Selecting a suitable candidate well is one of the most important parts of the application design process. Wells have been chosen for treatment in four offshore fields producing from middle and lower Jurassic sands with permeability ranging from 50 millidarcies (mD) to more than 10 Darcy.

Organosilane applications

Preceding all field treatments, laboratory tests assessed the potential for reductions in permeability post-treatment. Values ranged from 15% to 40%, but figures as high as these were not noted among wells actually treated. Treatments to date have shown careful job design and treatment placement are key to the success of the technology.

Some wells with more challenging completions (i.e., wells with long horizontal intervals) produced sand-free for only a matter of a few weeks, while others, with shorter production intervals, produced for several months before sand production returned. One well produced sand-free for 10 months before re-treatment was necessary.

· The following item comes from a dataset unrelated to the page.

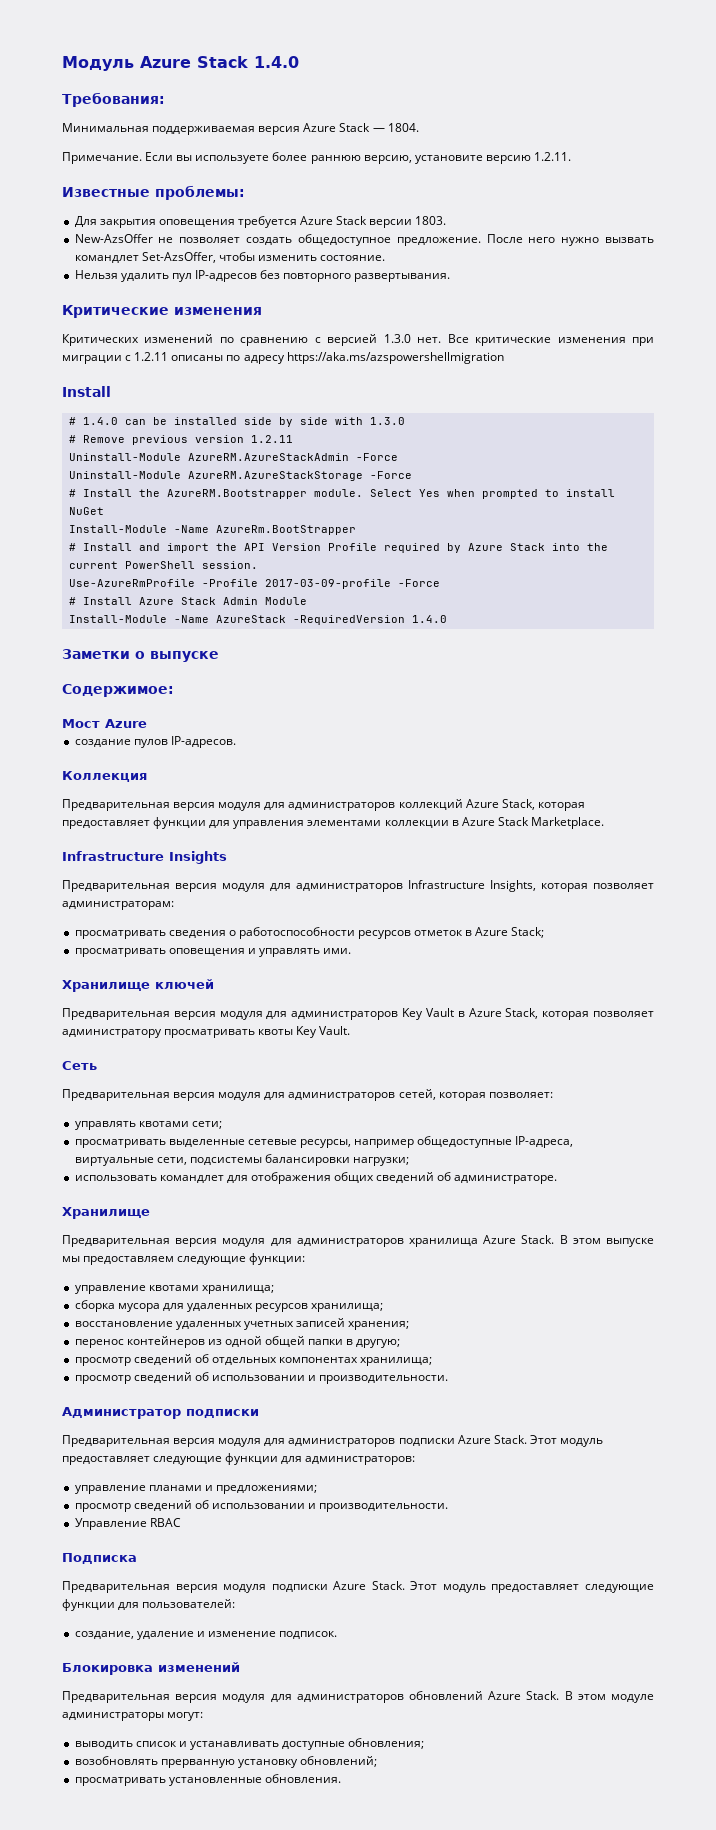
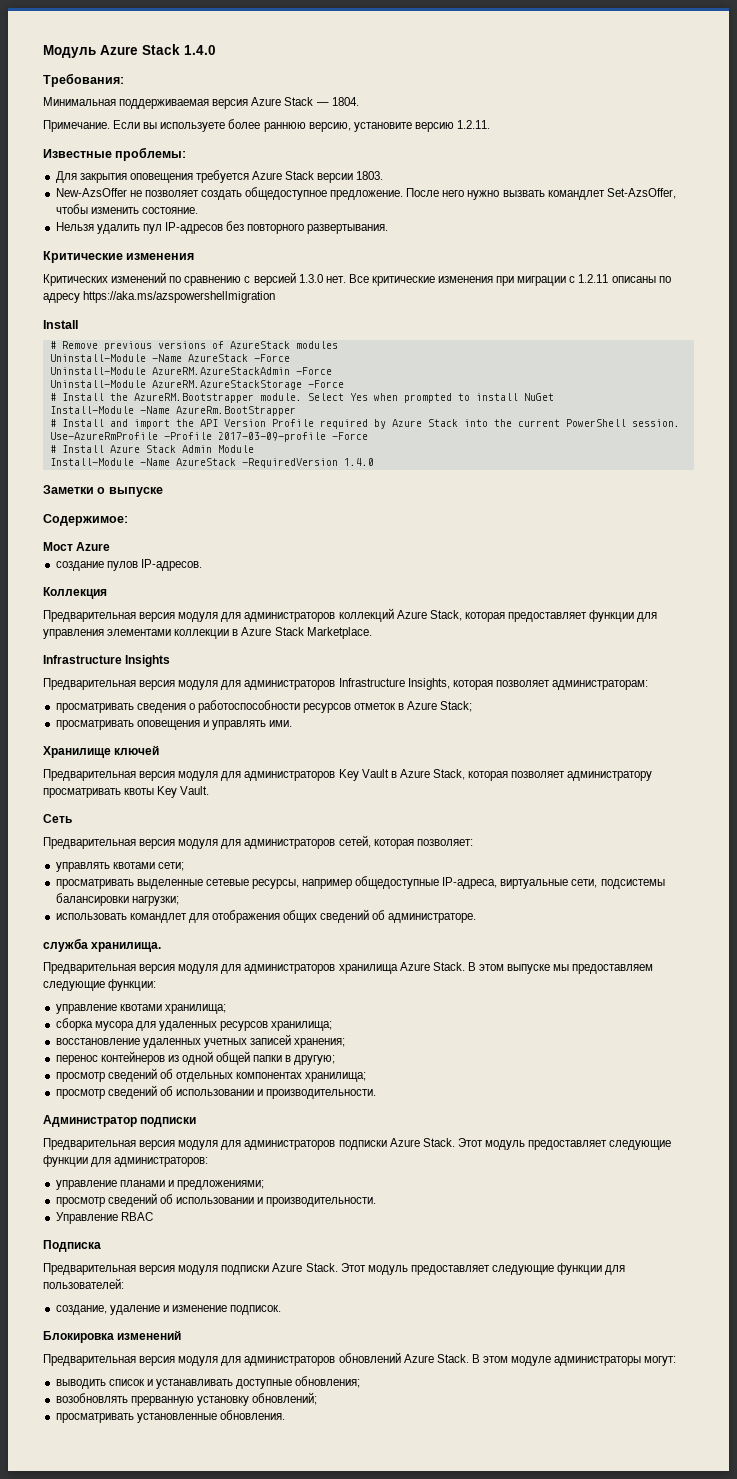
[82,417,405,427] [68,435,293,445] 1.4.0 can be installed side by side with 1.3.0 // # Remove previous version 1.2.11 -> [61,341,338,351] [49,354,290,362] Remove previous versions of AzureStack modules // Uninstall-Module -Name AzureStack -Force
[62,1207,150,1219] Хранилище -> [43,938,162,952] служба хранилища.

But even in cases where sand-free production time was relatively short, treatment costs were repaid quickly. In several instances, treatment costs were returned many times over by higher production rates, lower maintenance costs, and avoided remediation costs.

In one well with a high water cut, oil production increased by 48.7%, or 58 cu m/day, following chemical sand consolidation with the organosilane method. Payback of treatment cost, including the cost of interrupted production revenue, was achieved in about 11 days, and the well was operated sand-free five months after treatment.

In another notable application, an offshore horizontal well producing from a 35-m, highly permeable perforated interval had a calculated liquid production potential between 6,000 cu m/day and 7,000 cu m/day. But when produced at such high rates, the well eroded sand from the matrix and transported it all the way to the surface. To keep sand erosion at a manageable level, the well was choked back to a liquid production rate of 2,500 cu m/day.

During the test period following the chemical sand-consolidation treatment, the well produced sand-free at a rate of 6,500 cu m/day. To avoid provoking sand production, the well was choked back to a production rate of 4,500 cu m/day, still an 80% increase. Despite this measure, sand production gradually returned after three months, indicating a gradual deterioration of the treatment over time.

The new organosilane chemical sand-consolidation method has proven its potential value to resolve a wide range of problematic well conditions where sand-control completions have not been installed or have failed, when unexpected sand production occurs that was not anticipated in the design phase, or where the predicted value of future production does not justify remediation with a more costly recompletion.